© JUNGE FREIHEIT Verlag GmbH & Co. KG www.jungefreiheit.de 25/20 / 12. Juni 2020

Kontinuitäten am Schreibtisch
Eine verwaltungshistorische Vergleichsstudie
Dirk Glaser

Ab Juli 2020 wird Frieder Günther am Institut für Zeitgeschichte mit seinem Forschungsprojekt „Verwaltungskulturen“ eine Untersuchung über die zentralstaatlichen Innenministerien in der Weimarer Republik, im Dritten Reich, in der frühen Bundesrepublik und in der DDR beginnen. Man darf gespannt sein, ob die Ergebnisse dieses Unternehmens wesentlich über das hinausgehen, was Günther, der seit bald zwanzig Jahren über die jüngere deutsche Verwaltungsgeschichte arbeitet, soeben in seinem Aufsatz „Verfassung vergeht, Verwaltung besteht?“ als vorläufigen Ertrag seiner Recherchen zum Thema präsentiert (Vierteljahrshefte für Zeitgeschichte, 2/2020).
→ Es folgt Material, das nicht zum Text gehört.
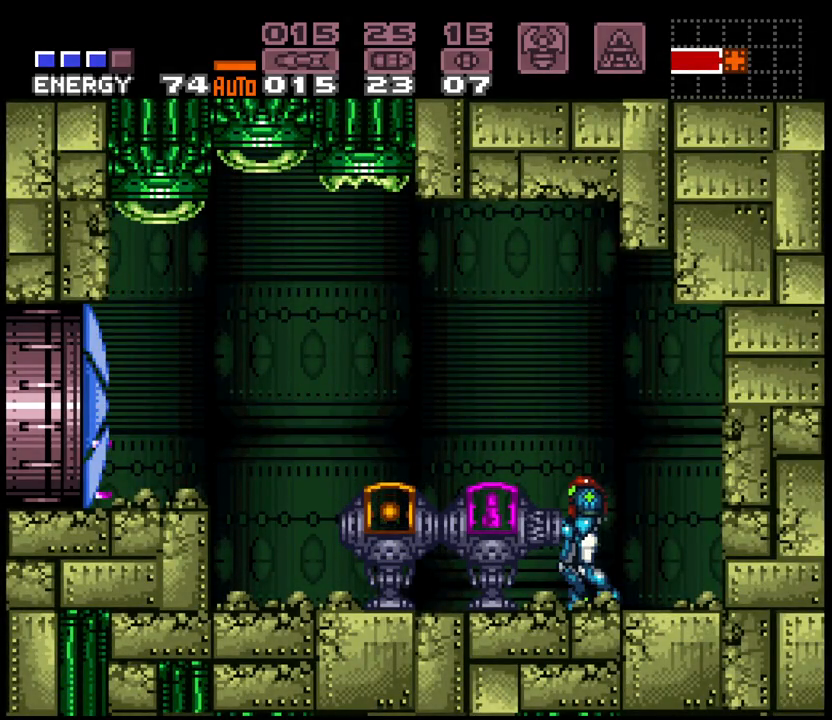
{"buttons": ["A", "DPAD_LEFT"], "events": [[17, "DPAD_LEFT", "up"], [100, "DPAD_LEFT", "down"]]}
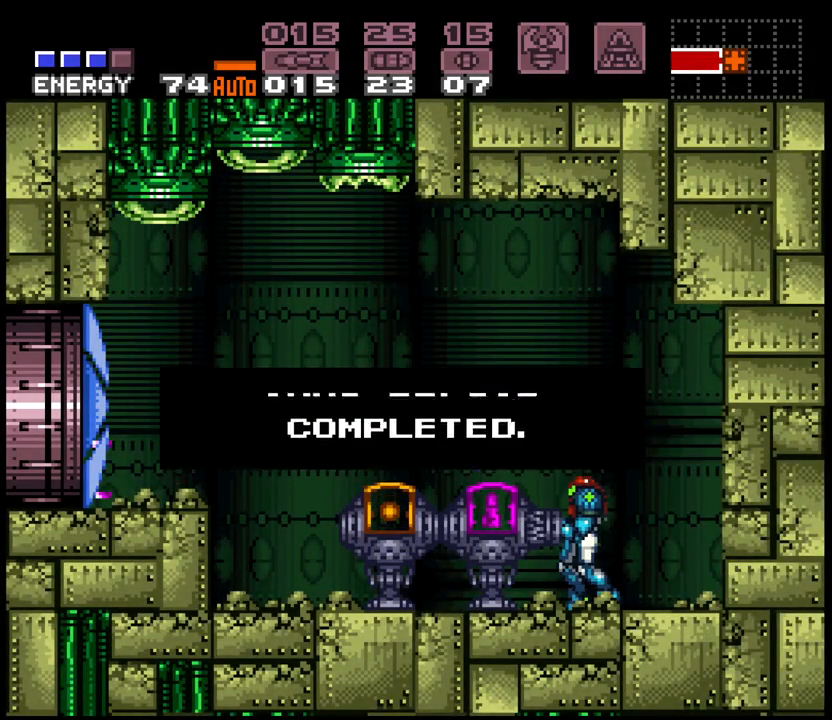
{"buttons": ["A", "DPAD_LEFT"], "events": [[317, "B", "down"], [500, "B", "up"]]}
Und schon diese Studie schließt mit einem überraschungsfreien Fazit: „In allen vier analysierten Innenministerien standen die Ordnungsstiftung und die Ordnungsgestaltung im Vordergrund.“ Klingt wie die Erkenntnis, daß für die Volksgesundheit die Ärzte zuständig sind. Aber auch im Detail bietet Günther kaum Neues. Die große personelle Kontinuität zwischen dem nahezu bruchlos die Tradition der kaiserzeitlichen Verwaltung fortsetzenden Weimarer Reichsministerium des Innern (RMdI) und dem Bundesinnenministerium ist hinreichend bekannt. Ebenso der Umstand, daß 1933, bei gleichzeitiger Liquidierung liberaler Rechtsstaatlichkeit, lediglich bei Schlüsselpositionen und einigen höheren Beamtenstellen eine schärfere „Säuberung“ stattfand. Den Ebenen darunter blieb eine Zäsur erspart. Die Entlassung einer Putzfrau aus „rassenbiologischen Gründen“ nimmt sich in diesem Rahmen fast spektakulär aus.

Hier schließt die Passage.